Q. Find the language accepted by the machine given below :


  • transition table


  • This machine will accept the language of all words with a double a in them somewhere.


  • We stay in the start state until we read our first a. This moves us to the middle state.


  • If the very next letter is another a, we move to the + state where we must stay and be accepted.


  • If the next letter is a b, however, we go back to - to wait for the next a.


  • An a followed by a b will take us from - to middle to -, while an a followed by an a will take us from - to middle to +.


  • The language accepted by this machine can also be defined by the regular expression


  • (a + b)*aa(a + b)*



Q. Find the language accepted by the machine given below :


  • transition table


  • The above FA accepts all words that have different first and last letters.


  • If the word begins with an a, to be accepted it must end with a b and vice versa.


  • If we start with an a, we take the high road and jump back and forth between the two top states ending on the right (at + ) only if the last letter read is a b.


  • If the first letter read is a b, we get to the + on the bottom only when we read a as the last letter.



Q. Find the language accepted by the machine given below :


  • transition table


  • This can be better understood by examining the path through the FA of the input string aabbaabb, as shown above.



Q. Find the language accepted by the machine given below :


  • transition table


  • To process a string of letters, we start at state 1, which is in the upper left of the picture.


  • Every time we encounter a letter a in the input string we take an a train. There are four edges labeled a.


  • All the edges marked a go either from one of the upper two states (state 1 and state 2) to one of the lower two states (state 3 and state 4) or else from one of the lower two states to one of the upper two states.


  • If we are north and we read an a, we go south. If we are south and we read an a, we go north. The letter a reverses our up/down status.


  • What happens to a word that gets accepted and ends up back in state 1? Without knowing anything else about the string, we can say that it must have had an even number of a's in it.

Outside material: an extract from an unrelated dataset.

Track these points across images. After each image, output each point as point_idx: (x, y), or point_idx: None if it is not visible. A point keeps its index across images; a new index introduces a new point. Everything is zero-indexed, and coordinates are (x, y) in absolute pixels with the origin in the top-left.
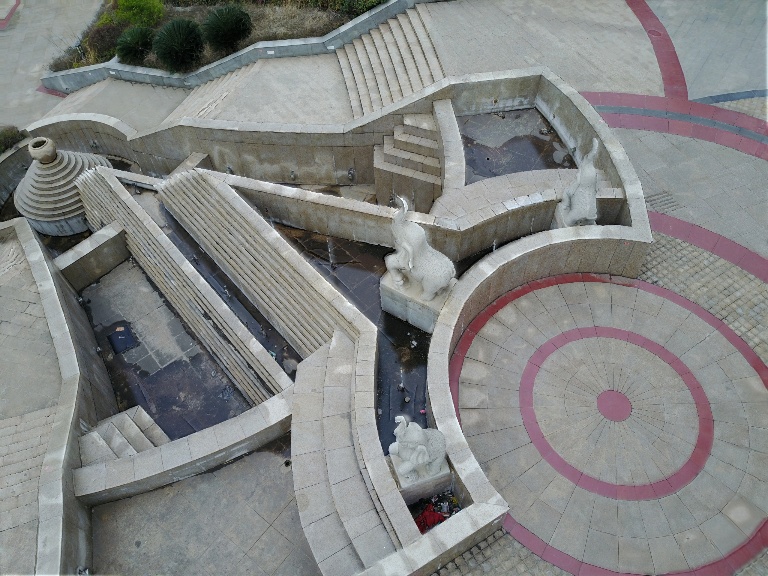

  • Every a that took us south was balanced by some a that took us back north. We crossed the line an even number of times, one for each a.


  • So every word in the language of this FA has an even number of a's in it. Also, we can say that every input string with an even number of a's will finish its path in the north (state 1 or state 2).


  • There is more that we can say about the words that are accepted by this machine. There are four edges labeled b.


  • Every edge labeled b either takes us from one of the two states on the left of the picture (state 1 and state 3) to one of the two states on the right (state 2 and state 4) or else it takes us from one of the two states on the right to one of the two states on the left.


  • Every b we encounter in the input is an east/west reverser. If the word starts out in state 1, which is on the left, and ends up back in state 1 (on the left), it must have crossed the Mississippi an even number of times.


  • Therefore, all the words in the language accepted by this FA have an even number of b's as well as an even number of a's.


  • We can also say that every input string with an even number of b's will leave us in the west (state 1 or state 3). These are the only two conditions on the language.


  • All words with an even number of a's and an even number of b's must return to state 1. All words that return to state I are in EVEN-EVEN. All words that end in state 2 have crossed the line an even number of times but have crossed the Mississippi an odd number of times; therefore they have an even number of a's and an odd number of b's.


  • All the words that end in state 3 have an even number of b's but an odd number of a's. All words that end in state 4 have an odd number of a's and an odd number of b's.


  • So again we see that all the EVEN-EVEN words must end in state I and be accepted. One regular expression for the language EVEN-EVEN was discussed in detail in the previous chapter.


  • Notice how much 'easier it is to understand the FA than the regular expression. Both methods of defining languages have advantages, depending on the desired application.